The processing fee associated with a Merchant Account. It is the percentage of the gross transaction amount that the acquiring bank and processor deduct (along with all other rates and fees) prior to transferring the deposit into the merchant’s bank account. Typical Discount Rates internationally range from 3 to 10% of the credit card transactions, depending on the merchant’s type of business and various other factors determined by the specific acquiring bank and/or processor at the time of underwriting. High volume and/or low risk accounts may qualify for lower Discount Rates. Well established businesses with good processing history can also qualify for a lower Discount Rate.
What is a Per Transaction Fee?
The fee associated with each transaction processed through a Merchant Account. It is a nominal amount charged on each transaction. Typical Per Transaction Fees through International Banks range from USD 0.35 to 1.00 of each transaction. This is similar and in addition to the Discount Rate in that it is also based on funds processed.
What is a Chargeback Fee?
The fee charged for each Chargeback the merchant account experiences. Typical Chargeback Fees range from USD 25 to 40 per Chargeback.
What is a Rolling Reserve?
Backup funds (usually 10% of total processing volume for a period of six months) to protect against Excessive Chargebacks that might occur after the merchant has already been settled. The Payout Arrears helps to mitigate this risk, but if there are still chargebacks that come through after the merchant’s funds have been exhausted (minus rate and fee charges), then the reserve is used to offset the chargebacks as well as the fees imposed for each chargeback if necessary. One reason this would be necessary is if the merchant decreases their processing volume, thus resulting in rates, fees, and potential chargebacks totaling more than is available in their new weekly processing amounts. A reserve is usually calculated on a weekly basis on settlement statements and paid out after being held for six months. So, with a six month, ‘Rolling’ Reserve, the first month’s reserve is paid out at the beginning of the seventh month, the second month’s paid out the eighth month, and so on as the total six month reserve is rolled into the next month continuing for the life of the merchant account.
Note that Acquiring Banks outside the US are generally the ones who impose reserves in exchange for being more lenient on the type of businesses they will take, merchants having higher monthly processing volumes without sufficient history, merchants sub par processing history, and/or allowing for higher chargeback thresholds; all requiring more cushion to offset this more relaxed threshold for acceptance into their financial institution for the acquiring of credit card transactions.
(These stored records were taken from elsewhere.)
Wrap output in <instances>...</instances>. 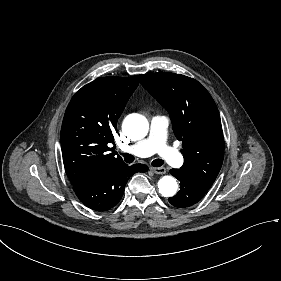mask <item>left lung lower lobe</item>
<instances>
[{"mask_svg":"<svg viewBox=\"0 0 281 281\" xmlns=\"http://www.w3.org/2000/svg\"><path fill=\"white\" fill-rule=\"evenodd\" d=\"M170 173L180 181L179 192L169 198V202L176 207H189L200 201L208 191L199 185L191 176L182 173L179 169H171Z\"/></svg>","mask_w":281,"mask_h":281,"instance_id":"obj_1","label":"left lung lower lobe"}]
</instances>
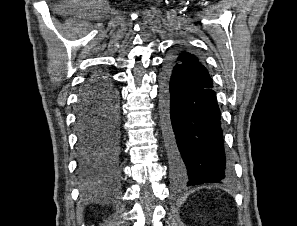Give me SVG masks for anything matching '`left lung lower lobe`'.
<instances>
[{"label": "left lung lower lobe", "instance_id": "0a47b994", "mask_svg": "<svg viewBox=\"0 0 297 226\" xmlns=\"http://www.w3.org/2000/svg\"><path fill=\"white\" fill-rule=\"evenodd\" d=\"M161 84L160 115L174 181L187 186L227 181L230 166L212 87H190L173 72L170 59Z\"/></svg>", "mask_w": 297, "mask_h": 226}]
</instances>
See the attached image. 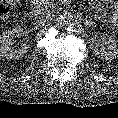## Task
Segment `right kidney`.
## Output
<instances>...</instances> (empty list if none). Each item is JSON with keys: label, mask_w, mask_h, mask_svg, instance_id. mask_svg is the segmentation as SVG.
<instances>
[{"label": "right kidney", "mask_w": 118, "mask_h": 118, "mask_svg": "<svg viewBox=\"0 0 118 118\" xmlns=\"http://www.w3.org/2000/svg\"><path fill=\"white\" fill-rule=\"evenodd\" d=\"M23 32V28L20 26H16L12 29L7 30L3 36H0V55L5 57L6 59H19L27 53L29 48L28 40H26L21 48L19 49H11V45L13 44L14 38L18 37Z\"/></svg>", "instance_id": "right-kidney-1"}]
</instances>
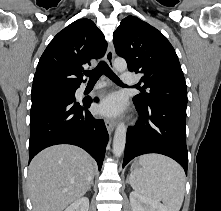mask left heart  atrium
Segmentation results:
<instances>
[{
  "label": "left heart atrium",
  "instance_id": "left-heart-atrium-1",
  "mask_svg": "<svg viewBox=\"0 0 221 211\" xmlns=\"http://www.w3.org/2000/svg\"><path fill=\"white\" fill-rule=\"evenodd\" d=\"M124 109L122 98L118 94H110L106 96L98 105V111L105 116H117Z\"/></svg>",
  "mask_w": 221,
  "mask_h": 211
}]
</instances>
On the contrary, US Banks don’t impose Reserves since they generally don’t take risks on such merchants that would need Reserves imposed.
Does IBC Merchant Accounts charge an Application Fee for the Merchant Accounts it provides?
No. There are no upfront application fees. Once a merchant’s application is approved for processing and the MID is ready to be issued, the Acquirer and/or Processor might charge a setup fee for establishing the MID and tech work to integrate the Online Payment Gateway to the new MID.